▸ **Work to do**
Retype, exactly as written, every line from the one containing "through a 30" through the last line of the records below, both included; skip the pictures.
-- begin Recorded information --
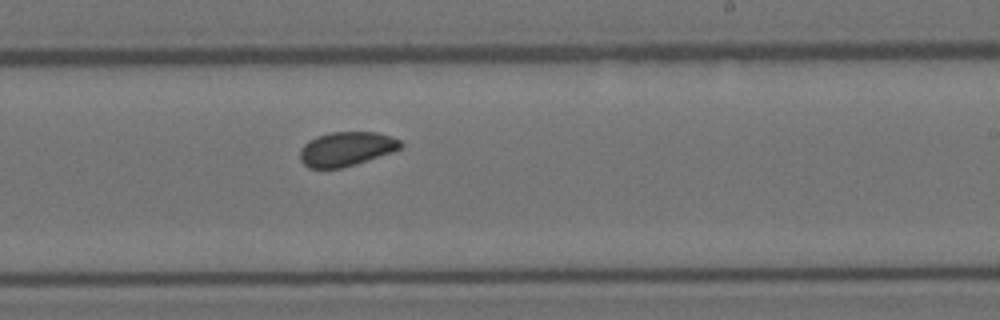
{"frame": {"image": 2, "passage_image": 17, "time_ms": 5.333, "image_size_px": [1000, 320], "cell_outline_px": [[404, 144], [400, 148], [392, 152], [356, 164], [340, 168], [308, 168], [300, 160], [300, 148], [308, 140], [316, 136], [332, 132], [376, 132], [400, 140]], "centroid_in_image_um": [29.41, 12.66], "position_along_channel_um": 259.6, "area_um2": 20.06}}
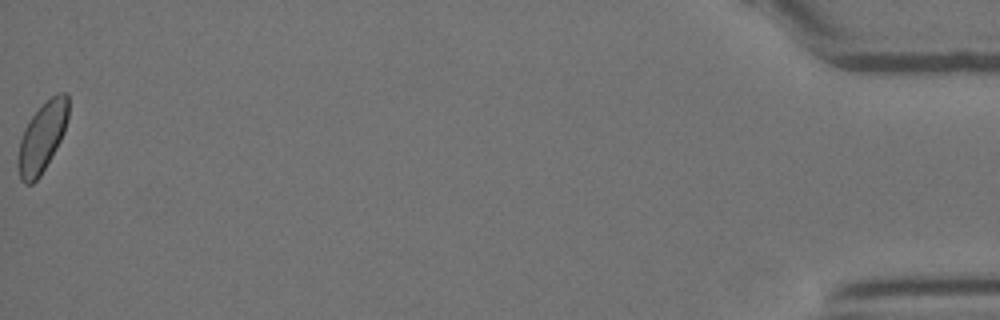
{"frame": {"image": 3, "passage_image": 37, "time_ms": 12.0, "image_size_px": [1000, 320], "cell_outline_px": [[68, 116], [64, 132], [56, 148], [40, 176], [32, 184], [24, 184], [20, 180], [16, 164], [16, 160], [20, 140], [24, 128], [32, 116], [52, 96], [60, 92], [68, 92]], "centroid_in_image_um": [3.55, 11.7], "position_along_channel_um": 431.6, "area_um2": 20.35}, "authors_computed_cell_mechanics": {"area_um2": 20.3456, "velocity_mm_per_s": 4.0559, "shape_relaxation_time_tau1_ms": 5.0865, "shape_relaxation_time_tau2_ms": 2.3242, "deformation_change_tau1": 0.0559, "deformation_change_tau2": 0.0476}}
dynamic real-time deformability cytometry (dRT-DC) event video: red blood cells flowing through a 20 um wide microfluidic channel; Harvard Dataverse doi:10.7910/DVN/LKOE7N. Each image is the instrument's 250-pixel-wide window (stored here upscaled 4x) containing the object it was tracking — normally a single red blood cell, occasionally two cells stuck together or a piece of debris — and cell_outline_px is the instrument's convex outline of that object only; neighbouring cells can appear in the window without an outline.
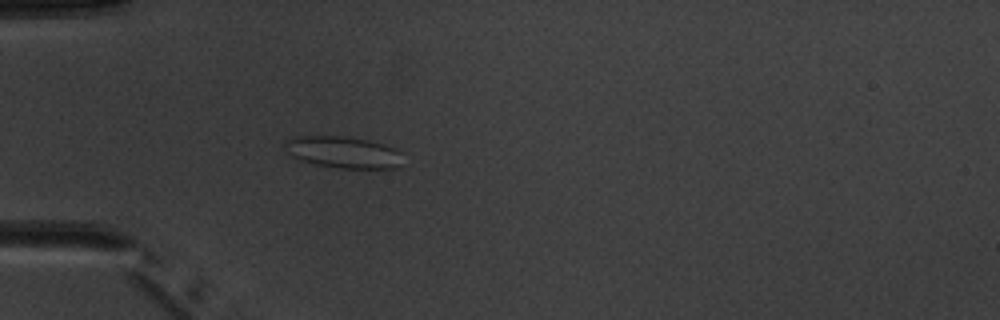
{"species": "common noctule bat (a hibernating species)", "species_latin": "Nyctalus noctula", "temperature_condition": "warm", "stored_images_in_passage": 3, "camera_frame_rate_fps": 3000, "um_per_image_px": 0.085, "animal": {"sex": "male", "body_mass_g": 20.1, "forearm_length_mm": 53.5}, "frame": {"image": 1, "passage_image": 3, "time_ms": 2.333, "image_size_px": [1000, 320], "cell_outline_px": [[400, 168], [340, 168], [316, 164], [300, 160], [292, 156], [288, 152], [284, 144], [284, 140], [296, 136], [344, 136], [368, 140], [396, 148], [400, 152]], "centroid_in_image_um": [29.16, 12.93], "position_along_channel_um": 55.8, "area_um2": 21.68}}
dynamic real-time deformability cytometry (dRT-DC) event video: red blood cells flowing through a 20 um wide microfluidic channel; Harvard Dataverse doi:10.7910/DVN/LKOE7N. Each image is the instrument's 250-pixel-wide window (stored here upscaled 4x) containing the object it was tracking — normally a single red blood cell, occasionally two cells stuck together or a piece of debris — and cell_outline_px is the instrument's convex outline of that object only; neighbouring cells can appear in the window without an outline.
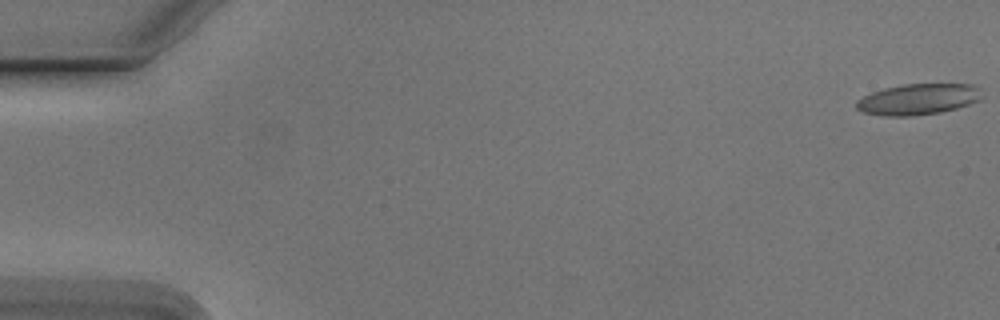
{"species": "Egyptian fruit bat (a non-hibernating species)", "species_latin": "Rousettus aegyptiacus", "temperature_condition": "cold", "stored_images_in_passage": 15, "camera_frame_rate_fps": 3000, "um_per_image_px": 0.085, "animal": {"sex": "male"}, "frame": {"image": 1, "passage_image": 1, "time_ms": 0.0, "image_size_px": [1000, 320], "cell_outline_px": [[984, 96], [980, 100], [956, 108], [940, 112], [912, 116], [884, 116], [864, 112], [856, 108], [856, 100], [872, 92], [884, 88], [904, 84], [972, 84], [980, 88]], "centroid_in_image_um": [78.07, 8.43], "position_along_channel_um": 6.9, "area_um2": 22.72}}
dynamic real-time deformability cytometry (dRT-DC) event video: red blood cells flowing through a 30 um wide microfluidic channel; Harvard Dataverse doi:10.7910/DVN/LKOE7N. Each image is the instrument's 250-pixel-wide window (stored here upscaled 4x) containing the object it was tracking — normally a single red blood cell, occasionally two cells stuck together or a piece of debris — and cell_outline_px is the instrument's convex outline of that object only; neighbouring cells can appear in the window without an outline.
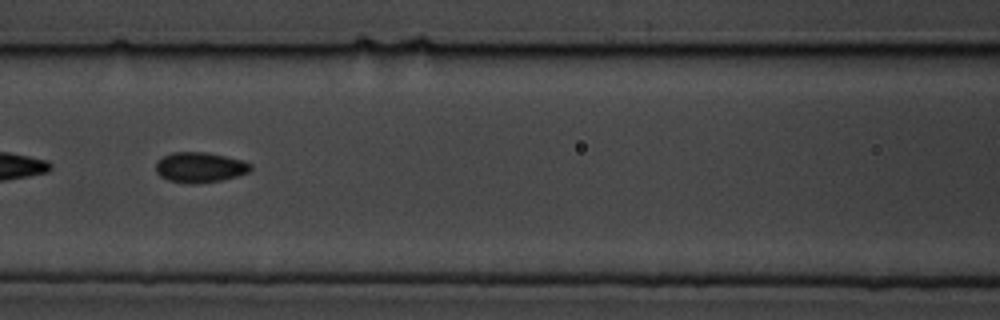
{"species": "common noctule bat (a hibernating species)", "species_latin": "Nyctalus noctula", "temperature_condition": "cold", "stored_images_in_passage": 60, "segment_of_instrument_passage": [2, 2], "camera_frame_rate_fps": 3000, "um_per_image_px": 0.085, "animal": {"sex": "male", "body_mass_g": 19.5, "forearm_length_mm": 54.6}, "frame": {"image": 1, "passage_image": 27, "time_ms": 8.667, "image_size_px": [1000, 320], "cell_outline_px": [[252, 168], [248, 172], [236, 176], [220, 180], [192, 184], [188, 184], [168, 180], [160, 176], [156, 172], [156, 164], [164, 156], [172, 152], [208, 152], [244, 160], [252, 164]], "centroid_in_image_um": [17.01, 14.22], "position_along_channel_um": 149.6, "area_um2": 16.7}}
-- end Recorded information --
▸ **Completed task**
dynamic real-time deformability cytometry (dRT-DC) event video: red blood cells flowing through a 30 um wide microfluidic channel; Harvard Dataverse doi:10.7910/DVN/LKOE7N. Each image is the instrument's 250-pixel-wide window (stored here upscaled 4x) containing the object it was tracking — normally a single red blood cell, occasionally two cells stuck together or a piece of debris — and cell_outline_px is the instrument's convex outline of that object only; neighbouring cells can appear in the window without an outline.
{"species": "common noctule bat (a hibernating species)", "species_latin": "Nyctalus noctula", "temperature_condition": "cold", "stored_images_in_passage": 60, "segment_of_instrument_passage": [2, 2], "camera_frame_rate_fps": 3000, "um_per_image_px": 0.085, "animal": {"sex": "male", "body_mass_g": 19.5, "forearm_length_mm": 54.6}, "frame": {"image": 1, "passage_image": 27, "time_ms": 8.667, "image_size_px": [1000, 320], "cell_outline_px": [[252, 168], [248, 172], [236, 176], [220, 180], [192, 184], [188, 184], [168, 180], [160, 176], [156, 172], [156, 164], [164, 156], [172, 152], [208, 152], [244, 160], [252, 164]], "centroid_in_image_um": [17.01, 14.22], "position_along_channel_um": 149.6, "area_um2": 16.7}}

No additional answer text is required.